Despite the irresponsible practices of Swiss commodities traders who are unwilling to give up their lucrative business model, Public Eye has achieved a great deal. Our revelations led to a wave of outrage in Africa and received media attention around the world. Together with our partners in Ghana, Nigeria, Mali and the Ivory Coast we advocate enforceable fuel standards.

Following major protests, Ghana’s government significantly improved its national sulphur standard and as of July 2017 lowered the sulphur content permitted by the state for diesel imports sixtyfold. Nigeria and three further countries have also announced new standards.

© Public Eye
Ghana and Nigeria have decided to lower sulphur standards.

The Netherlands react

Alongside West Africa, the Dirty Diesel report also triggered a political process in the ARA (Amsterdam-Rotterdam-Antwerp) area, where most African Quality fuel is produced.

On 10 July 2018, the ILT (the Dutch environmental inspectorate) published a report for parliament on the composition and hazardous nature of fuels that are exported from Amsterdam and Rotterdam to West Africa.

The investigative authorities highlighted the decisive role of commodities trading companies that take advantage of lax West African fuel standards to maximise their profits.

Since the start of 2017, the ILT has investigated the cargo carried to West Africa by 44 tankers. It found diesel with 300 times higher sulphur content and double the level of carcinogenic hydrocarbons than levels permitted in Europe. Alongside high sulphur components, the gasoline found contained carcinogenic substances and a concentration of manganese up to 30 times the level permitted in Europe. The report concluded that the companies implicated were either ignoring or unaware of the European regulation on chemical substances (REACH) and Dutch provisions. The environmental inspectors also investigated ship fuels and found two products that it classed as illegal waste amongst those of commodities trading companies.

© Eric de Mildt

In his response to the report and this chapter of political indecision, the director of the United National Environment Programme, Erik Solheim, appealed to the companies, stating: “inferior products should not be sold, even if they comply with national standards”.

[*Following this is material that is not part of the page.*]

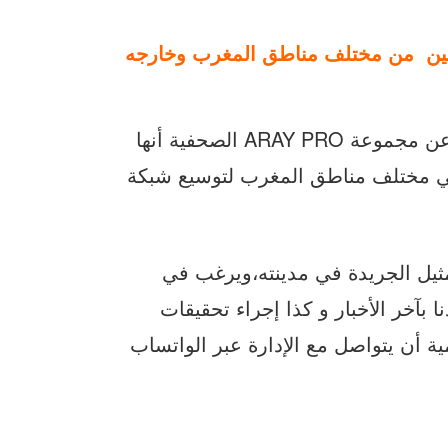
تعلن إدارة جريدة “الرأي 24” الإلكترونية الصادرة عن مجموعة ARAY PRO الصحفية أنها
 مختلف مناطق المغرب لتوسيع شبكة
ثيل الجريدة في مدينته،ويرغب في
بآخر الأخبار و كذا إجراء تحقيقات
ية أن يتواصل مع الإدارة عبر الواتساب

Switzerland must now also live up to its responsibility

With this investigation, the Netherlands lived up to its responsibility as the country where dangerous fuels are produced and exported. Another equivalent investigation is examining whether Dirty Diesel companies violated the OECD Guidelines for Multinational Enterprises. On the other hand, in Switzerland – where the commodities trading companies in question are registered – the government has yet to take a stance on the scandal, let alone to carry out an investigation.